Measuring device reading data -
************

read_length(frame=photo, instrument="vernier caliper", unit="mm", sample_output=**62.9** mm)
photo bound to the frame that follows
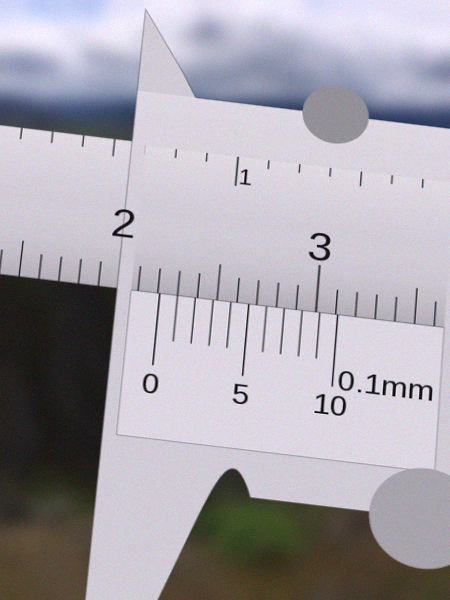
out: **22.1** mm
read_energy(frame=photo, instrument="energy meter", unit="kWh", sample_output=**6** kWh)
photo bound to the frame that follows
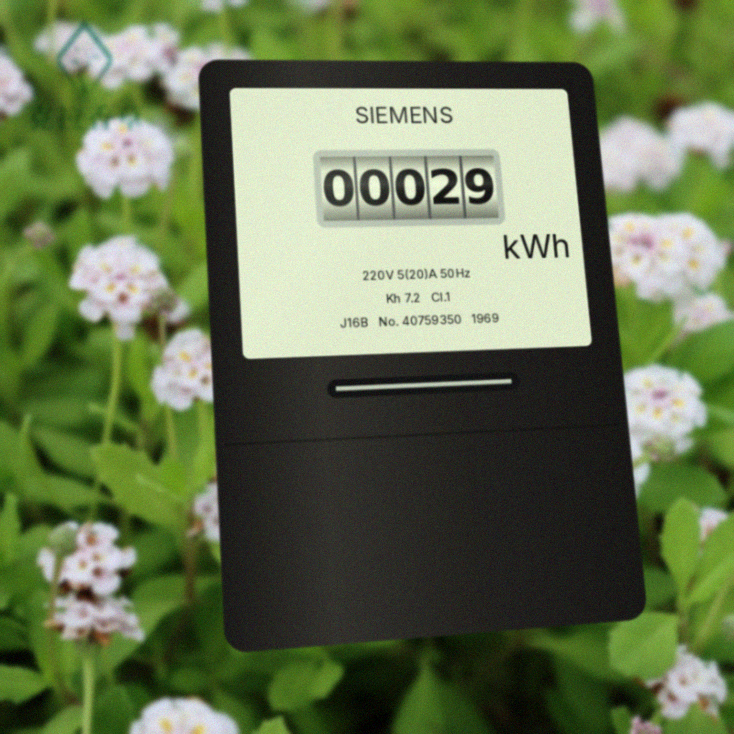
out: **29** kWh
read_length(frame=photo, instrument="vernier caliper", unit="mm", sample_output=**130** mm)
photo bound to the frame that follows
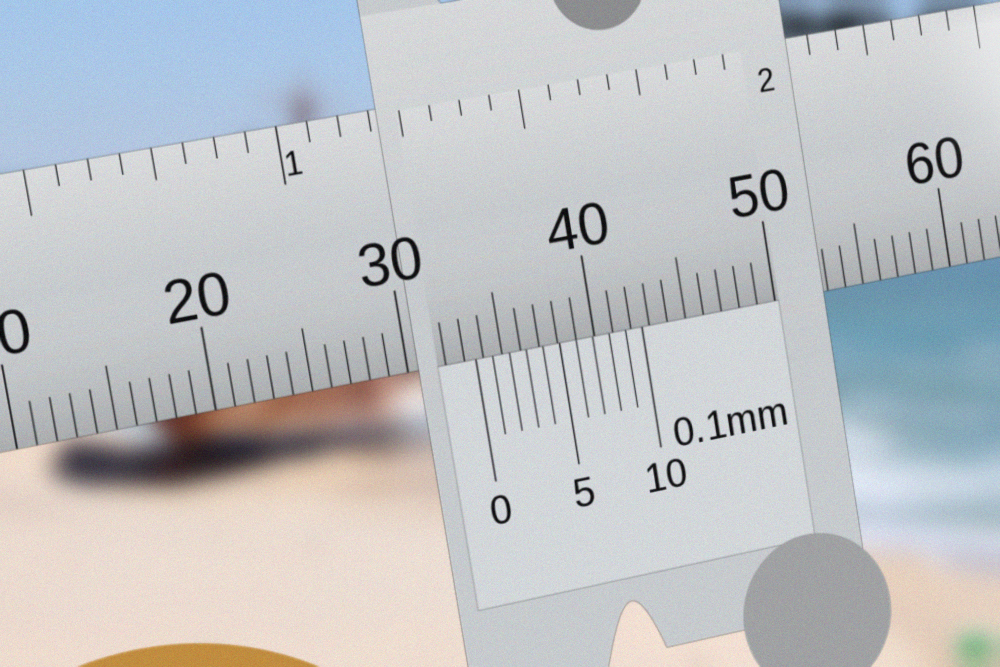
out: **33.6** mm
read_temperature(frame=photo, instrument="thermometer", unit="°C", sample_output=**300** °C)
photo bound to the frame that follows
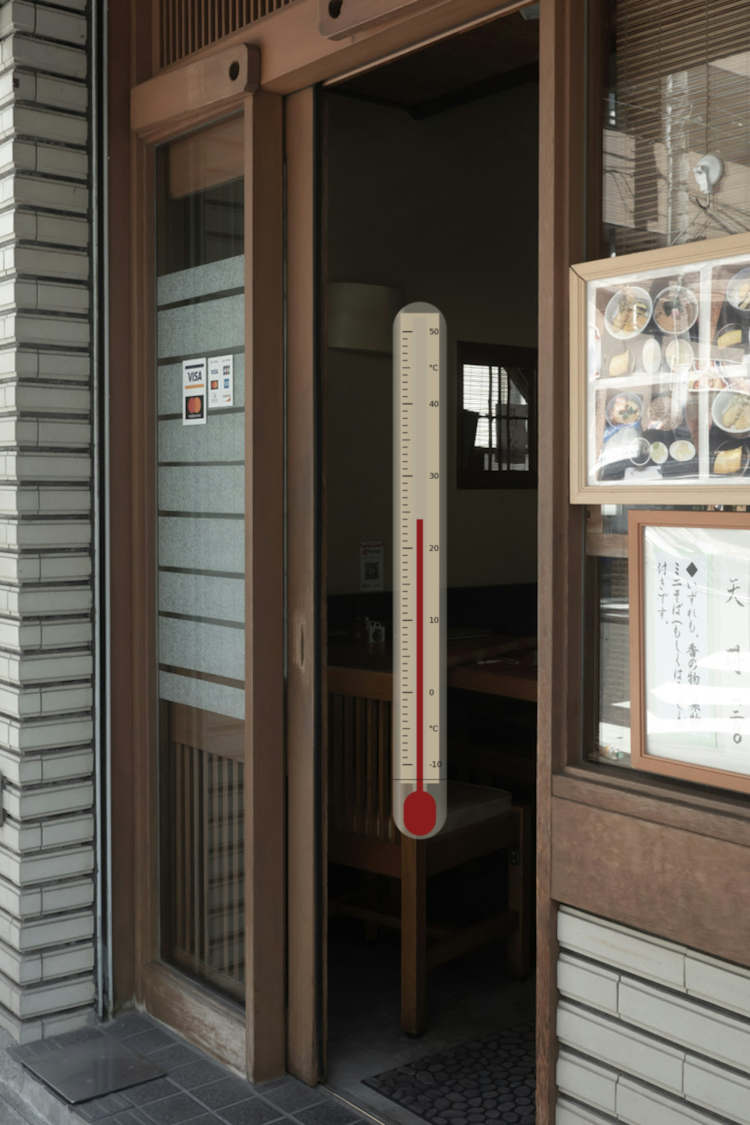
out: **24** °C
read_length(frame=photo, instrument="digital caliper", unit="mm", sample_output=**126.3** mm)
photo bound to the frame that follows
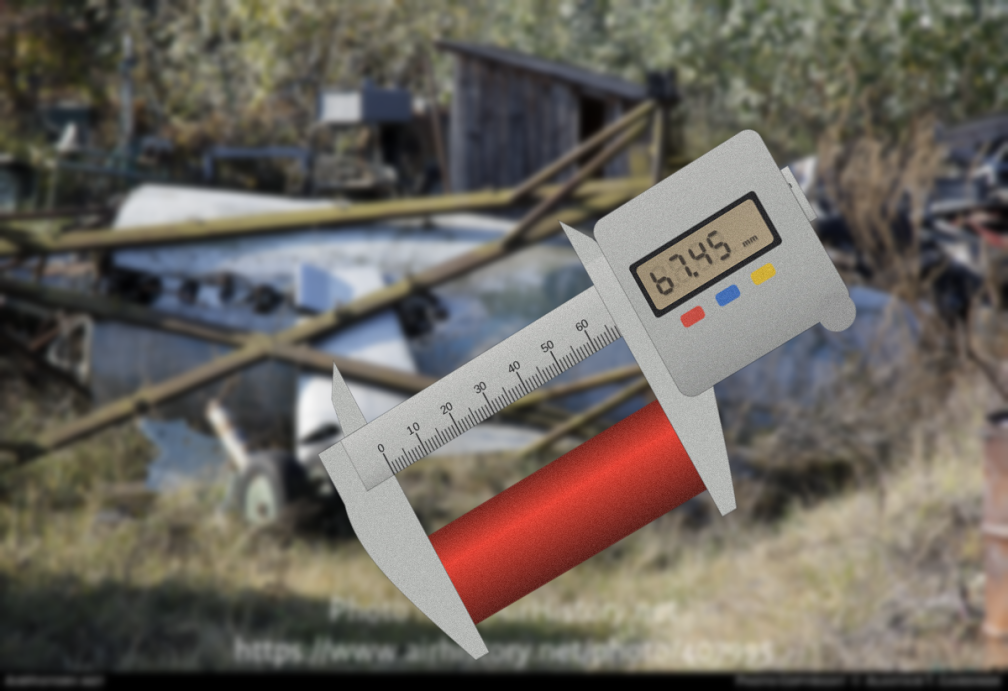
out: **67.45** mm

************

PROBLEM DESCRIPTION -
Copy out all of the rows above word for word, but leave the pictures out.

WORKED SOLUTION -
read_length(frame=photo, instrument="vernier caliper", unit="mm", sample_output=**62.9** mm)
photo bound to the frame that follows
out: **22.1** mm
read_energy(frame=photo, instrument="energy meter", unit="kWh", sample_output=**6** kWh)
photo bound to the frame that follows
out: **29** kWh
read_length(frame=photo, instrument="vernier caliper", unit="mm", sample_output=**130** mm)
photo bound to the frame that follows
out: **33.6** mm
read_temperature(frame=photo, instrument="thermometer", unit="°C", sample_output=**300** °C)
photo bound to the frame that follows
out: **24** °C
read_length(frame=photo, instrument="digital caliper", unit="mm", sample_output=**126.3** mm)
photo bound to the frame that follows
out: **67.45** mm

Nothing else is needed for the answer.